Marques Brownlee is winding down Panels, the curated wallpaper app he launched under his MKBHD brand, due to a combination of a niche market, team changes, and no longer being able to fully realize what he had wanted for the product. The shutdown caps an audacious effort to create a premium marketplace around lock screen and home screen art.
In a video message and a companion blog post, Brownlee said that the team had been unable to find common ground on the long-term approach.

He also reconfirmed refunds for eligible subscribers and his intention to open-source the app’s code once its service officially shuts down, perhaps offering a chance for other developers to recycle some technology or learn from the project.
What Happened: Why Panels Couldn’t Sustain Momentum
Panels debuted with a no-nonsense pitch: pay for high-resolution, artist-made wallpapers selected by one of the most impactful voices in consumer tech. Interest at launch was intense — the app rocketed to the top of the photo app charts on both iOS and Google Play — thanks to Brownlee’s huge following combined with a long-standing request from fans for the wallpapers that were spotted in his device reviews.
But early momentum didn’t lead to lasting gains. Brownlee admitted that they made some rookie app mistakes, and observed that finding the right team combination had been challenging over time. Even with strong branding and a distinctive aesthetic, Panels struggled to find a long-term paid niche in an area consumers have long come to expect without charge.
The Numbers Behind Panels’ Rise and Decline
Through iOS and Android, Panels had some 900,000 lifetime downloads and approximately $95,000 in consumer spending, estimated by Appfigures. Recent traction had fallen to only a few thousand monthly downloads and hundreds of dollars of spend — levels insufficient to support a premium marketplace.
Panels revealed that the app had downloaded over 2 million wallpapers. Combined, the figures indicate a degree of limited pricing power in this category, with average consumer spend per download running only to a few cents. The bottleneck was conversion and retention, with tiers costing either $12 a month or $50 a year.
For context, free incumbents like Zedge have reported tens of millions of MAUs in investor materials, showing the gravitational pull free discovery and advertising-supported models can create. It’s a scale that is difficult for a paid alternative to take root and flourish, unless the content or utility is demonstrably better.

Monetizing Wallpapers In A World Of Free Options
Wallpapers are plentiful, highly replaceable, and more and more a part of the platforms themselves. Apple’s lock screen customization and theme packs and Google’s generative wallpapers for recent Pixel devices further compress the distance between “good enough” defaults and paid premium packs. Meanwhile, free high-quality images relentlessly churn across social platforms.
Panels’ move was to flip the economics of that decision on its head, working directly in partnership with artists to share revenues and layering curation and quality control on top.
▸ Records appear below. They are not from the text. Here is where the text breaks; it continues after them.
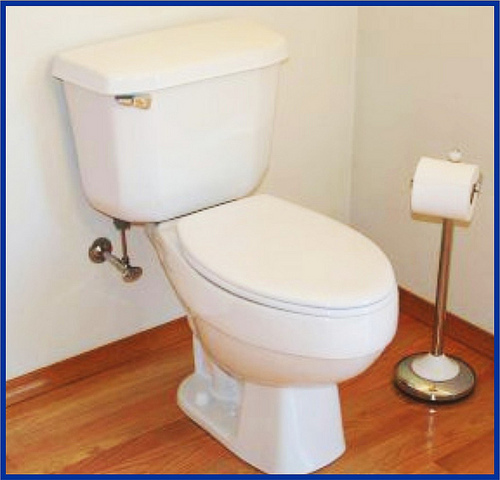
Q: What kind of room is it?
A: It is a bathroom.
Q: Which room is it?
A: It is a bathroom.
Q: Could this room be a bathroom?
A: Yes, it is a bathroom.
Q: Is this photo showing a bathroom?
A: Yes, it is showing a bathroom.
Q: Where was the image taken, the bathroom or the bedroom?
A: It was taken at the bathroom.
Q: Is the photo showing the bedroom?
A: No, the picture is showing the bathroom.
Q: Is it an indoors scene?
A: Yes, it is indoors.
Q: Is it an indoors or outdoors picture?
A: It is indoors.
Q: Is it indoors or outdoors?
A: It is indoors.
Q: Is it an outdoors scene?
A: No, it is indoors.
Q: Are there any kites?
A: No, there are no kites.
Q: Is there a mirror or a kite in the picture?
A: No, there are no kites or mirrors.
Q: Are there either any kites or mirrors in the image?
A: No, there are no kites or mirrors.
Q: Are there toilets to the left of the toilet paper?
A: Yes, there is a toilet to the left of the toilet paper.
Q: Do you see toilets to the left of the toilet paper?
A: Yes, there is a toilet to the left of the toilet paper.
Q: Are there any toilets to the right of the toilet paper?
A: No, the toilet is to the left of the toilet paper.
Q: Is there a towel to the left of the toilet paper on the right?
A: No, there is a toilet to the left of the toilet paper.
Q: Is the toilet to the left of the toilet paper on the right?
A: Yes, the toilet is to the left of the toilet paper.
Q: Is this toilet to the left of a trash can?
A: No, the toilet is to the left of the toilet paper.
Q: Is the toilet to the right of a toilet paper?
A: No, the toilet is to the left of a toilet paper.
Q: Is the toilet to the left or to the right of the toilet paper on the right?
A: The toilet is to the left of the toilet paper.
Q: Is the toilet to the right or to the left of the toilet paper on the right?
A: The toilet is to the left of the toilet paper.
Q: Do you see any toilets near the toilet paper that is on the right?
A: Yes, there is a toilet near the toilet paper.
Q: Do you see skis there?
A: No, there are no skis.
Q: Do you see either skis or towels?
A: No, there are no skis or towels.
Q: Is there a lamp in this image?
A: No, there are no lamps.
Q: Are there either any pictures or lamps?
A: No, there are no lamps or pictures.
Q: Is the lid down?
A: Yes, the lid is down.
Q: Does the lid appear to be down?
A: Yes, the lid is down.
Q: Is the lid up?
A: No, the lid is down.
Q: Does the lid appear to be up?
A: No, the lid is down.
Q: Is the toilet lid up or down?
A: The lid is down.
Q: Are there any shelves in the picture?
A: No, there are no shelves.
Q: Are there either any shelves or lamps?
A: No, there are no shelves or lamps.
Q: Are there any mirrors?
A: No, there are no mirrors.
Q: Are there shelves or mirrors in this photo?
A: No, there are no mirrors or shelves.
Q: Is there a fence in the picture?
A: No, there are no fences.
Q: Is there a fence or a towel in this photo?
A: No, there are no fences or towels.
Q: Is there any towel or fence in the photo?
A: No, there are no fences or towels.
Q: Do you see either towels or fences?
A: No, there are no fences or towels.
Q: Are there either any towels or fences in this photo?
A: No, there are no fences or towels.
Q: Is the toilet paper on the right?
A: Yes, the toilet paper is on the right of the image.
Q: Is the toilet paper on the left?
A: No, the toilet paper is on the right of the image.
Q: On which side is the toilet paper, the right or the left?
A: The toilet paper is on the right of the image.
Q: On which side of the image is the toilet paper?
A: The toilet paper is on the right of the image.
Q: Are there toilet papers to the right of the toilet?
A: Yes, there is a toilet paper to the right of the toilet.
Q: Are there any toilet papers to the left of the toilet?
A: No, the toilet paper is to the right of the toilet.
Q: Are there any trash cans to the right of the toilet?
A: No, there is a toilet paper to the right of the toilet.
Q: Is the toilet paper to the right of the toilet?
A: Yes, the toilet paper is to the right of the toilet.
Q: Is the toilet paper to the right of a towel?
A: No, the toilet paper is to the right of the toilet.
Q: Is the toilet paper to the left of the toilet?
A: No, the toilet paper is to the right of the toilet.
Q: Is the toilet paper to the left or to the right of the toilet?
A: The toilet paper is to the right of the toilet.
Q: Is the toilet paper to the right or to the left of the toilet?
A: The toilet paper is to the right of the toilet.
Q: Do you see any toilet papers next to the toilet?
A: Yes, there is a toilet paper next to the toilet.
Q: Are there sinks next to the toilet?
A: No, there is a toilet paper next to the toilet.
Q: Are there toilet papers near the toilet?
A: Yes, there is a toilet paper near the toilet.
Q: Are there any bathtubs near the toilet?
A: No, there is a toilet paper near the toilet.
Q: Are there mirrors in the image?
A: No, there are no mirrors.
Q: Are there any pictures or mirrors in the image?
A: No, there are no mirrors or pictures.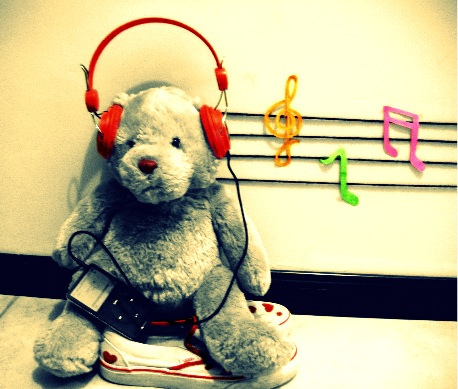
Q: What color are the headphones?
A: Orange.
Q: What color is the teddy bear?
A: Gray.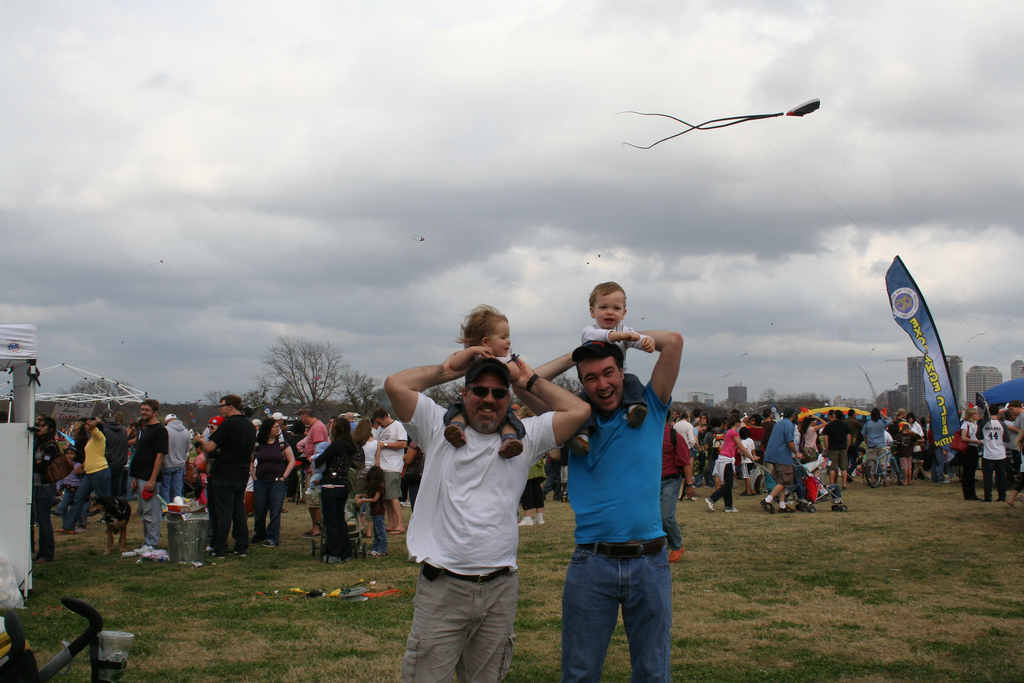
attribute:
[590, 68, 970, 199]
kite — aired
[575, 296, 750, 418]
toddler — pictured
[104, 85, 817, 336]
sky — cloudy looking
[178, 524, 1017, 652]
grass — yellow, green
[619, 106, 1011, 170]
kite — black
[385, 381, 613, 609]
shirt — white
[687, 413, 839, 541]
shirt — pink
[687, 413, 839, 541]
pants — black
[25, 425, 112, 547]
woman — young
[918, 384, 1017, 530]
bag — red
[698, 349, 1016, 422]
buildings — distant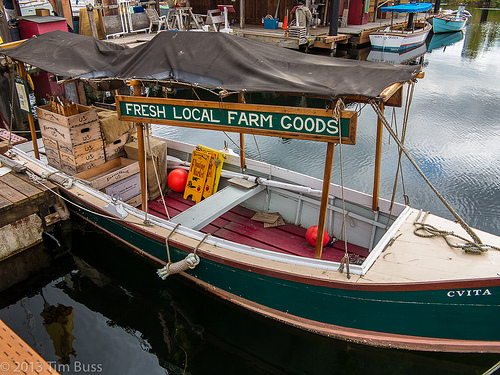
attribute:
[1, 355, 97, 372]
owner — here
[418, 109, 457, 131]
water — small, reflected, green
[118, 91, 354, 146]
advertisement — yellow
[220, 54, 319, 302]
boat — green, white, teal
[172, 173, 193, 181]
bumper — orange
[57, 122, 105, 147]
crates — wooden, brown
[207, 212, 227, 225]
bench — wooden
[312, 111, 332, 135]
sign — yellow, green, wooden, white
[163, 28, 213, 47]
tent — black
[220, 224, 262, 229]
floor — red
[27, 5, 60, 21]
chairs — white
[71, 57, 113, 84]
canopy — blue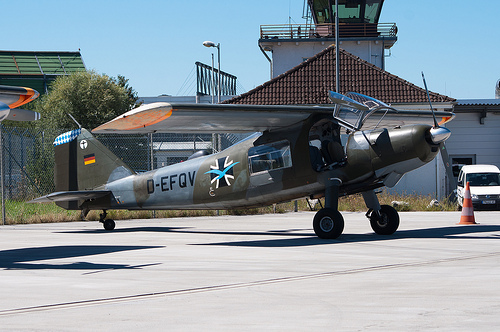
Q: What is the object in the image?
A: An airplane.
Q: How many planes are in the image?
A: One.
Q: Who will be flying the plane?
A: A pilot.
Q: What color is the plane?
A: Green.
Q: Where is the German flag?
A: On the plane.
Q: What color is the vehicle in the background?
A: White.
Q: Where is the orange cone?
A: On the right.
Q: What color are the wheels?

The challenge was getting users to see wallpapers as consumable, subscription-worthy content, not just a throwaway commodity. “With default consumer behavior in which people snap screenshots, save, or use features built into the app (even things like text), I feel as if paid conversion rates are ruthless.”
And audience scale, even for a creator as big as Brownlee, is not a perfect one-to-one stand-in for recurring revenue. Spike charts from influencer launches don’t hold up without a strong habit loop, unique utility, or network effects. Panels were visually helpful, but not necessary.
What Users And Artists Can Expect From Panels
Panels says it will refund active annual subscribers and has detailed a process to ensure timely claims in advance of the shutdown. The company says it will delete user data at a local level when the app is fully offline, which could also prevent abuses. Perhaps most importantly, the codebase is open source, meaning developers can take a look for themselves at how the app’s image delivery, licensing logic, and storefront components work.
For participating artists, the wind-down is a reminder of both the potential and precarity of such niche creator marketplaces. Revenue shares present a cleaner path to monetization than scraping or repost culture, but sustainability hinges on steady subscriber growth and clear rationales for paying. Future experiments can include bundles, editioning, or integration with device personalization features to enhance the value proposition.
The Big Picture For Creator Apps After Panels
The trajectory of Panels is a textbook case of the boundaries of influence when there is no product-market fit. The app nailed curation and brand trust but crashed straight into the truth that personalization is a crowded, low-barrier-to-entry space. Native tools and AI generation are added to platforms; there is increasing market price pressure and dependent users overlap. Meanwhile, those with free options can’t beat cost but need a rationale for higher-priced standalones based on functionality not found in the competition.
That said, the open-sourcing move is a positive coda. It turns a sunset into an R&D contribution to the community — and other teams get a blueprint for what worked, what didn’t, and where a premium content marketplace could go next. The point, though, is not that paid personalization can never happen — it just requires more intense differentiation than great art alone.